We get it—with just a tap of a button on your smartphone, you've caught HR admitting to discrimination, harassment, or failing to accommodate your disability. But in Maryland, recording a phone call without the consent of every party on the call or in the meeting is a felony, and can have serious negative consequences for your employment case.
Maryland's Wiretapping Law
The federal wiretapping law, 18 U.S.C.A. § 2511, allows for the recording of phone calls with at least one party's consent. But Maryland's Wiretap Act, Md. Code Ann., Cts. & Jud. Proc. § 10-401, et seq., requires the consent of all parties to a communication for it to be lawfully intercepted (i.e., recorded). While Maryland is often referred to as a "two party consent" state, a more accurate description would be an "all party consent" state—because if even a single party to the communication has not consented to the recording, that's a no-go.
Maryland's Wiretap Act requires the consent of all parties to a communication for it to be lawfully intercepted (i.e., recorded).
In our view, the Maryland Wiretap Act is simply out of touch with modern technology. When the Act was passed in 1968, you had to work really hard to surreptitiously record a phone call (think suspicious white vans and banks of physical audio tapes). But today, recording a phone call can be accomplished with the push of a button on almost any smart phone. It's all too easy for an employee in the midst of being wrongfully terminated to press the "record" button—completely unaware of the potentially severe consequences.
Let's get right to the scary stuff: recording a phone call in Maryland without all parties' consent is a felony offense, and carries a jail term of up to 5 years and a fine of up to $10,000. Md. Code Ann., Cts. & Jud. Proc. § 10-402(b).
recording a phone call in Maryland without all parties' consent is a felony offense, and carries a jail term of up to 5 years
But, in practicality, recording a phone call with HR is unlikely to land you in a jail cell in Maryland—your local State's Attorney's Office has bigger fish to fry. The real consequence is to the viability of your employment discrimination, harassment, or wrongful termination case. The recording itself will be inadmissible (i.e., you can't use it against your employer in court), and you may have given your current or former employer just the excuse they need to terminate your employment. See State v. Maddox, 69 Md. App. 296, 301 (1986). Keep in mind that most comprehensive employee handbooks prohibit employees from surreptitiously recording in the workplace.

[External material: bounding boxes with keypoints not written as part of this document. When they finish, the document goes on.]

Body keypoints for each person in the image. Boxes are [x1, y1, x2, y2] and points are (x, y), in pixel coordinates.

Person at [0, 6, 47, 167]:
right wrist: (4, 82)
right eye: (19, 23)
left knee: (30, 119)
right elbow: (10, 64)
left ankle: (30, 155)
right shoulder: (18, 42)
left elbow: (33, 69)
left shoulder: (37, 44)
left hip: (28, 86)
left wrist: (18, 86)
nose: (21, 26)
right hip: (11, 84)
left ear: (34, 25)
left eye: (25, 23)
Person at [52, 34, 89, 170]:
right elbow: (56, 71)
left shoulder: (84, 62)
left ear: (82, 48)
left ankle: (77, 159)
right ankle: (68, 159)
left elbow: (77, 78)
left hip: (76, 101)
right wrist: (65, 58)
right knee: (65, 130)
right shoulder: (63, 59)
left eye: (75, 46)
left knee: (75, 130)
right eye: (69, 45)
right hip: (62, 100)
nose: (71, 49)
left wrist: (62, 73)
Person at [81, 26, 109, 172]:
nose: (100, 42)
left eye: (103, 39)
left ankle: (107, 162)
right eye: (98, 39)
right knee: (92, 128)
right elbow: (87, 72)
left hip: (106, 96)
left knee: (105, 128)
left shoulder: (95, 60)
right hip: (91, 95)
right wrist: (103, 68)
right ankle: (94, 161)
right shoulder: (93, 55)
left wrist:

most comprehensive employee handbooks prohibit employees from recording in the workplace
Let's talk about what you should do if you need to memorialize a workplace conversation, and what to do if you've already made a recording.
First, if you've already recorded a phone conversation in the workplace—do not delete it. Destroying evidence will only make the situation worse, and, even if the recording itself is inadmissible, your future lawyer may find the content of the recording useful. On that note, you should immediately contact an employment lawyer to discuss what impact the recording may have on your case.

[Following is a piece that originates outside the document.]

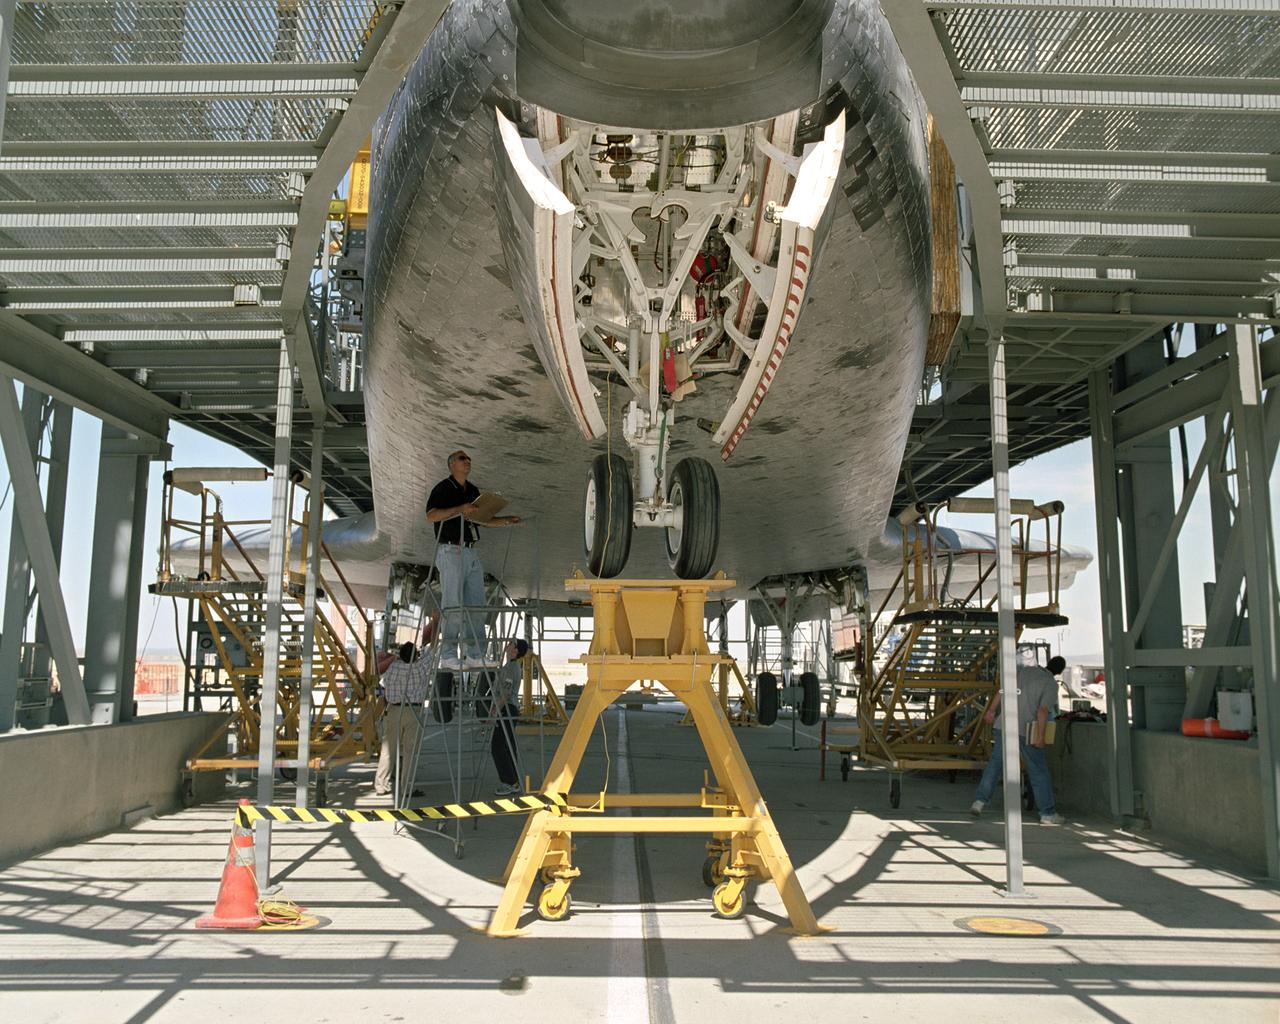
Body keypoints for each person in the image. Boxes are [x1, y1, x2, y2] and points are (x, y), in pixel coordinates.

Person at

if you've already recorded a conversation in the workplace, do not delete it
Second, we recommend the following workaround if you need to make a record of an important conversation with HR (or a manager, supervisor, etc.):
During the meeting or phone call, take detailed contemporaneous notes;
Immediately following the meeting or phone call, turn your contemporaneous notes into an email recounting the conversation; then
Send the email to the participants (and/or HR), and ask for any corrections (if the participants don't correct anything in your email, they've "adopted" your version of events).

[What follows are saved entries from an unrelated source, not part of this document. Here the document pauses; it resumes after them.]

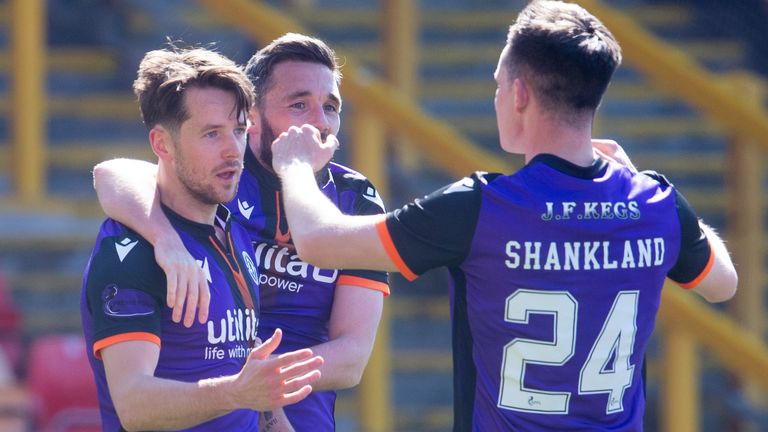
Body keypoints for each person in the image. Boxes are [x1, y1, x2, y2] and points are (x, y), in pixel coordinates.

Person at [269, 1, 738, 431]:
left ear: (518, 94)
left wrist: (292, 164)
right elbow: (723, 284)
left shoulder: (481, 206)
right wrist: (643, 184)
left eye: (497, 85)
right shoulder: (656, 202)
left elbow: (316, 240)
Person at [92, 34, 387, 431]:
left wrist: (259, 388)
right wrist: (167, 240)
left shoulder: (355, 197)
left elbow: (351, 359)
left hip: (291, 408)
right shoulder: (219, 179)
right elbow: (113, 174)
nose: (319, 123)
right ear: (255, 117)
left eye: (331, 107)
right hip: (205, 396)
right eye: (299, 105)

Here's what a short version of a memorialization email could look like:
Thanks for taking the time to meet today, [DATE]. To recap our conversation, you told me that [COMPANY] is denying my telework accommodation request because [REASON]. Please let me know if I've misunderstood or missed anything.
Sincerely, [YOUR NAME]
Lawyers have been using letters and emails like this for generations to create a record of important meetings. Keep the memorialization email short, cordial, and stick to the facts (don't argue). Assuming that the other participants don't respond with corrections, you've created a record that's almost as good as an audio recording, and not only will it strengthen your employment case, it'll keep you out of the big house!